Friday, July 3, 2009

Lessons of Waterfall

No thinking person did Waterfall the way it was described in the literature written by the "Big Process" gatekeepers. Rather, they did what was appropriate to the problem at hand and then did the minimal amount of Waterfall waggle dancing needed to keep the gatekeepers off their back. Unfortunately this had the side affect of making both the gatekeepers and the management hierarchy think that their process was working, and the whole Big Process industry managed to perpetuate itself for well over 20 years. Until Extreme Programming came along, made a lot of noise about being different, and then through their "one right way" dogma managed to continue the charade, just with a different set of gatekeepers cashing in.

Thursday, July 2, 2009

TDD as Future Self Paternalism

I have a lot of trouble stopping myself snacking when I am concentrating on a problem. In the moment when my brain is distracted I lack the mental awareness to control my behavior. I can be back and forth to the cupboard and halfway through a pack of chips before it even hits me what I'm doing. For a while, I struggled with this and struggled with my weight, but eventually I hit upon an ingenuously simple solution: just stop buying snacks. Then in the moment of thought, they won't be around to be eaten.
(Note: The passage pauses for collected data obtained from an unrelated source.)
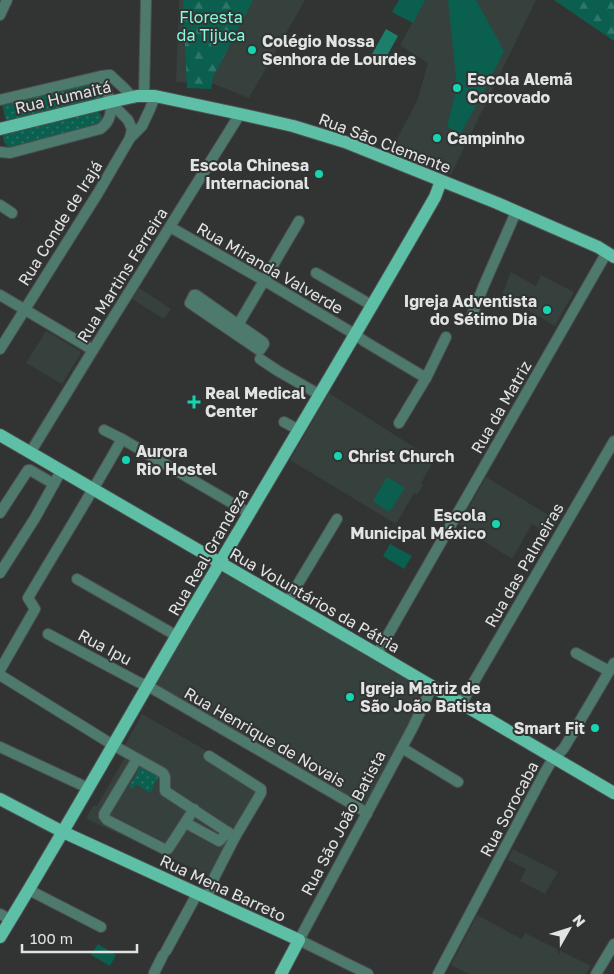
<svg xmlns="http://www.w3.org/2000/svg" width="614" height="974" viewBox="0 0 614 974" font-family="'Golos Text',sans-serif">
<defs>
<pattern id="green-dots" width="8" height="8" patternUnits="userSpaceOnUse" patternTransform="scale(1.25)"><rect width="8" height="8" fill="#0b5f4f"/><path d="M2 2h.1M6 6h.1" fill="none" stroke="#2e7668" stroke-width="1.8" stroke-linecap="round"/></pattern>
<pattern id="forest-firs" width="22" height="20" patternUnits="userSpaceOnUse" patternTransform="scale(1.25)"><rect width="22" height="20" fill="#0b5f4f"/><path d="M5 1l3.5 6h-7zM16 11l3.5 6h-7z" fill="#2e7668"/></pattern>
</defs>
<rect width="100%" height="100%" fill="#313433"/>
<!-- built -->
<g fill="#36403d">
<path d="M179 0H305L249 98 209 82H176Z"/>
<path d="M425 0H536L451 175 390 152 417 101 428 63 400 45Z"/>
<path d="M511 272 536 286 541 275 574 292 555 326 502 295Z"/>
<path d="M139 288 171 309 164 319 132 299Z"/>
<path d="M46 331 80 351 81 353 62 384 26 363Z"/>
<path d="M329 393 434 460 421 483 423 485 417 495 414 493 396 524 290 460Z"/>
<path d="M486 477 558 521 550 535 532 524 512 559 459 525Z"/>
<path d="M223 572 420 685 422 689 423 697 415 712 366 803 361 804 156 686V683L220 573Z"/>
<path d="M142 714 226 762 267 788 214 878 89 820 87 818V816L94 805 97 806 125 757 120 754Z"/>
<path d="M513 849 558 872 545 894 520 881 526 869 508 860Z"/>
<path d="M477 915 522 939 525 933 591 966 586 974H469L451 965Z"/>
</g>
<!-- green -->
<g fill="url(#green-dots)">
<path d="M98 81 104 98 6 121 2 104Z"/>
<path d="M98 111 102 117 100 124 11 148C5 146 3 141 3 135Z"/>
<path d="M141 766 159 776 150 793 136 784 132 789 129 787Z"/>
</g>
<!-- forest -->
<g fill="url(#forest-firs)">
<path d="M183 0H253L213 77 211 89 187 88Z"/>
<path d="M554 0H614V41Z"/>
</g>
<!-- pitch -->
<g fill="#0b5f4f">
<path d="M399 0H425L413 23 392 12Z"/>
<path d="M448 0H476L504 51 485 89 460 135 447 126 457 87Z"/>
<path d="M387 477 405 488 389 512 373 501Z"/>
<path d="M390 544 412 556 404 569 383 556Z"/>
<path d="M98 944 116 955 110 966 91 955Z"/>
</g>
<!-- water -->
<path fill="#1a7e6a" d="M386 29 398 36 384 61 372 54Z"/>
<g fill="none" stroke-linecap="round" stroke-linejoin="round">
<!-- minor casing -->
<g stroke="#4d504f" stroke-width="12">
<g id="minor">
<path d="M0 15 7 0"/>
<path d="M144 96 146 0"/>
<path d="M0 100 101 76 110 75 125 89 133 98"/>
<path d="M110 102 128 120 132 129 130 138"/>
<path d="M0 152 10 153 100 129C120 115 107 93 101 76"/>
<path d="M0 205 12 213"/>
<path d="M170 227 265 281 356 335 364 341 426 378"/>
<path d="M316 273 373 306"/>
<path d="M0 295 93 350"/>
<path d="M194 295H196L263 342 264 344 260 350H259L190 303Z"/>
<path d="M472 315 484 285 516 212"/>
<path d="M235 330 299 221"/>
<path d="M0 349 98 193 130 138 142 126 150 109 155 96"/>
<path d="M260 359 278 371 320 395"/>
<path d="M284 422 299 430"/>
<path d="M399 423 426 378 446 337"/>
<path d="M104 430 122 439"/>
<path d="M30 453 93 350 240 114"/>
<path d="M0 513 28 470H30L54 484"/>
<path d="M0 573 35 518 61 471"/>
<path d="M77 579 177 636"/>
<path d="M287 602 337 519"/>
<path d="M48 634 138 682 148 686 364 811 367 814"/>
<path d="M576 653 609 671"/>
<path d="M377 654 607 252"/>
<path d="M0 670 35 609 28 598C59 545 92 493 122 439L249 513"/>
<path d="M0 675 113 745 163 773 165 777V791L235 837 261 793V789L209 756"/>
<path d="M461 704 614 441"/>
<path d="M0 747 88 788"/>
<path d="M402 748 458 782"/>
<path d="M137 759 104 814V816L107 820 164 849H168L194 809"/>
<path d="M186 823 219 841 228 832"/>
<path d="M29 890 101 927"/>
<path d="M209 892 215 876 235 837"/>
<path d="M0 914 11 920"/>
<path d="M166 951 197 894"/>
<path d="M154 973 163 955"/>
<path d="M368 974 299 940 413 727 432 687"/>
<path d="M438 974 544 774 551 762 564 748 614 663"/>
<path d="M596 974 614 944"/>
</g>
</g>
<!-- major casing -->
<g stroke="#4d504f" stroke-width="14">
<g id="major">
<path d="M0 129 110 102 137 96H155L240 114 293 126 345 142 497 203 598 247 614 257"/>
<path d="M0 435 377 654 614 793"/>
<path d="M0 799 63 832 299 940 281 974"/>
<path d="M0 937C73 818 140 696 212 576 287 450 362 324 435 197L441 181"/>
</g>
</g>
<!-- minor -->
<use href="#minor" stroke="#4e7a6e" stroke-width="10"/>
<!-- major -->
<use href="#major" stroke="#5ebfa7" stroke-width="12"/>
</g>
<!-- markers -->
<g fill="#18d5b2" stroke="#313433" stroke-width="2">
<circle cx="252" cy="50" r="5"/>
<circle cx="457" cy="88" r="5"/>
<circle cx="437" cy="138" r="5"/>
<circle cx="319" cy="174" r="5"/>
<circle cx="547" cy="310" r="5"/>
<path d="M191.5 394.5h5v5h5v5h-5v5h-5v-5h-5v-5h5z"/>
<circle cx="338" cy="456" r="5"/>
<circle cx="126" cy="460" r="5"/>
<circle cx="496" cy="524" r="5"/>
<circle cx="350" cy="697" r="5"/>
<circle cx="595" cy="728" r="5"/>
</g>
<g text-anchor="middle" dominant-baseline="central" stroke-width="4" stroke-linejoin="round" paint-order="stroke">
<!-- park labels -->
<g font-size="16" fill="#84fbdd" stroke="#313433">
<text x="211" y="17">Floresta<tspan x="211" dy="18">da Tijuca</tspan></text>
</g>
<!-- poi labels -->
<g font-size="16" font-weight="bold" fill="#e2e4e3" stroke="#313433" text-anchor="start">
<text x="262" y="41">Colégio Nossa<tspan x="262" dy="18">Senhora de Lourdes</tspan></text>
<text x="467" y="79">Escola Alemã<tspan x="467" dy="18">Corcovado</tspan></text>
<text x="447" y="138">Campinho</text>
<text x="309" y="165" text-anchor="end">Escola Chinesa<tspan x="309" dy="18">Internacional</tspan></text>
<text x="537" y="301" text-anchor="end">Igreja Adventista<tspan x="537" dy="18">do Sétimo Dia</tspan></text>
<text x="205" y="393">Real Medical<tspan x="205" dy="18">Center</tspan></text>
<text x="136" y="451">Aurora<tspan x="136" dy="18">Rio Hostel</tspan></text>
<text x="348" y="456">Christ Church</text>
<text x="486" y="515" text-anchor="end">Escola<tspan x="486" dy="18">Municipal México</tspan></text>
<text x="360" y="688">Igreja Matriz de<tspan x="360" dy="18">São João Batista</tspan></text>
<text x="585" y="728" text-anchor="end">Smart Fit</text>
</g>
<!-- street labels -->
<g font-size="16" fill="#e2e4e3" stroke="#313433">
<text transform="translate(63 97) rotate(-13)">Rua Humaitá</text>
<text transform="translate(385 143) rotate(21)">Rua São Clemente</text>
<text transform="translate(60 223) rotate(-58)">Rua Conde de Irajá</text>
<text transform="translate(270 268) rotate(30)">Rua Miranda Valverde</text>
<text transform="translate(122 275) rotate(-58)">Rua Martins Ferreira</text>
<text transform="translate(501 407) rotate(-60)">Rua da Matriz</text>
<text transform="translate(208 552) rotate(-60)">Rua Real Grandeza</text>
<text transform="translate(524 565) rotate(-60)">Rua das Palmeiras</text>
<text transform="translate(315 600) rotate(30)">Rua Voluntários da Pátria</text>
<text transform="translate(105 647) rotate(28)">Rua Ipu</text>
<text transform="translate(265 737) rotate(30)">Rua Henrique de Novais</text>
<text transform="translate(509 809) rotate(-62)">Rua Sorocaba</text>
<text transform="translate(343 823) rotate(-62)">Rua São João Batista</text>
<text transform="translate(223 888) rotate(25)">Rua Mena Barreto</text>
</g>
</g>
<!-- north arrow -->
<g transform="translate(569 929) rotate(51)" stroke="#313433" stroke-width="4" paint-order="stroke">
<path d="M0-4L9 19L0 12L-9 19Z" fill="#e2e4e3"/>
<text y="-8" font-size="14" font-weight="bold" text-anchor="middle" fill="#e2e4e3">N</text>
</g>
<!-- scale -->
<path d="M22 944v8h115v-8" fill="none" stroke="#e2e4e3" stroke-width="2.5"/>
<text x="30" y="944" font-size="15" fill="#e2e4e3" stroke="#313433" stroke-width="4" paint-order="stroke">100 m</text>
</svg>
I am not a Test Driven Development (TDD) dogmatist, my coverage only averages about 60%, and I rarely write tests before code. However, I do force myself to write code in units, and write the test straight after each unit. The thing I noticed is that if I delay writing unit tests until after all the units are working together end to end, then because after all the system "already works" my subconscious enthusiasm for writing unit tests falls markedly, and their quality and coverage fall likewise. Whereas if I write the unit tests just after each unit, it's part of "getting everything to work", and so I am willing to put the effort into doing it well.